In het debat daarover zijn godsdienstige argumenten zeker niet buitengesloten. Het is ook volstrekt legitiem om de politieke overtuiging te koesteren dat er géén scheiding van kerk en staat dient te zijn, en dat de wetten van de overheid zo veel mogelijk overeen moeten komen met Gods Wet. Alleen is dat niet de opvatting van de initiatiefneemster.

Het is juist dat bij de totstandkoming van de Zondagswet in 1953 is betoogd dat het niet de bedoeling was om godsdienstige verplichtingen op te leggen. Dat neemt echter niet weg, dat de meeste artikelen van de Zondagswet betrekking hebben op gedragingen, die ook verboden zijn ingevolge orthodox-protestantse opvattingen over de in acht te nemen zondagsrust. Alleen artikel 7 vormt daarop een uitzondering. Ook in de wet zelf, in artikel 5a, tweede lid, wordt een verbinding gelegd tussen bepaalde gedragingen en de in de gemeente overheersende godsdienstige overtuigingen, die zich tegen die gedragingen verzetten. Daarbij gaat het om de in de artikelen 3 en 4 verboden gedragingen: het zonder strikte noodzaak verwekken van gerucht en het houden, gelegenheid geven voor of deelnemen aan openbare vermakelijkheden. Dat die overtuigingen zich ook verzetten tegen arbeid op zondag, waarover artikel 6 een verbod bevat, is van algemene bekendheid.

● **JOUW OPDRACHT**
In welk jaar kwam volgens de tekst over de Zondagswet die wet tot stand? Het materiaal staat volledig los van de tekst.

● **GEGEVEN MATERIAAL**
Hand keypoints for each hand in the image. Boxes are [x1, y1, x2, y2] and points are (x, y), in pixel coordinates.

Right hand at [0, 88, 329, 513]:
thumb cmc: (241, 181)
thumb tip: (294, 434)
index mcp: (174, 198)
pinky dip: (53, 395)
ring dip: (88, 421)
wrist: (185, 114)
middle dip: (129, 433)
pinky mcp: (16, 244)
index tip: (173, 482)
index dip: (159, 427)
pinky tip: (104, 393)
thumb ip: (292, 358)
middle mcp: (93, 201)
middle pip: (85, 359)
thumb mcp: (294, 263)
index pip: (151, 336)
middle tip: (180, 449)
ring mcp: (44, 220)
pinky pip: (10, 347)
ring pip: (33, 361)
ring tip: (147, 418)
---
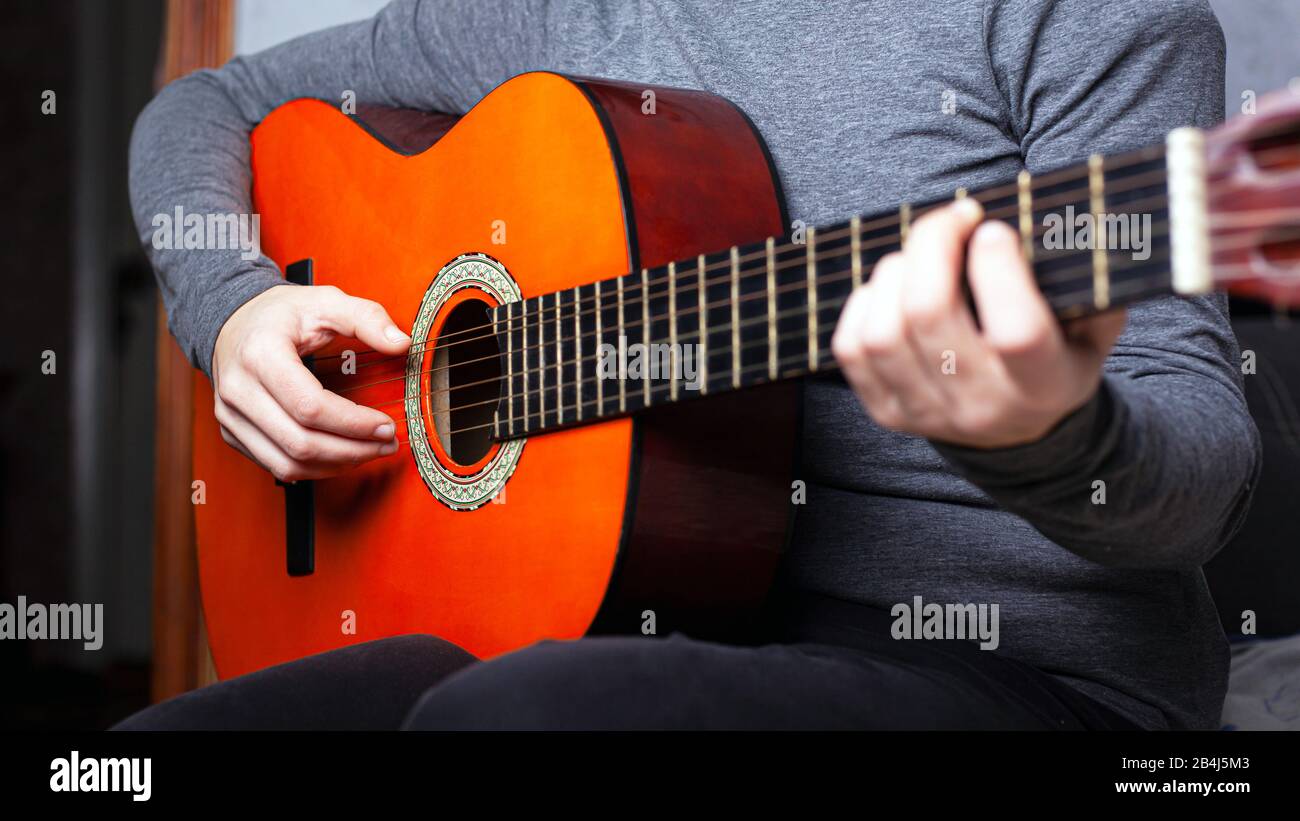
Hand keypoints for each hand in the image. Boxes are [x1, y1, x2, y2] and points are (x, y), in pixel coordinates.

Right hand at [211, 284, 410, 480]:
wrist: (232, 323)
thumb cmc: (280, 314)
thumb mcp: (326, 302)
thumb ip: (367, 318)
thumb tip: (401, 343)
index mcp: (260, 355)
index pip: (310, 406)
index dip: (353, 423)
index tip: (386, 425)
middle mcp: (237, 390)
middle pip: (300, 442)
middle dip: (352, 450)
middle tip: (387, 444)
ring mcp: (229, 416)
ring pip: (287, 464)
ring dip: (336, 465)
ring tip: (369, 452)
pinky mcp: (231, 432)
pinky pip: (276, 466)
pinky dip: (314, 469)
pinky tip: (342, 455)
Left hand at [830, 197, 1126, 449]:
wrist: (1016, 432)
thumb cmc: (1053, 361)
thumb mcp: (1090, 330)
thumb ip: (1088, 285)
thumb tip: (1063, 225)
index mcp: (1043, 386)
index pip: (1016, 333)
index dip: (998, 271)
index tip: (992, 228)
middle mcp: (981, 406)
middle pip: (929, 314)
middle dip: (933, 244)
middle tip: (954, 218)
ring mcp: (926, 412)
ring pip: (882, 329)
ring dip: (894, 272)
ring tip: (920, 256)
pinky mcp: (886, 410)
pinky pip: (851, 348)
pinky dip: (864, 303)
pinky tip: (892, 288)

● **UITKOMST OPDRACHT**
In 1953.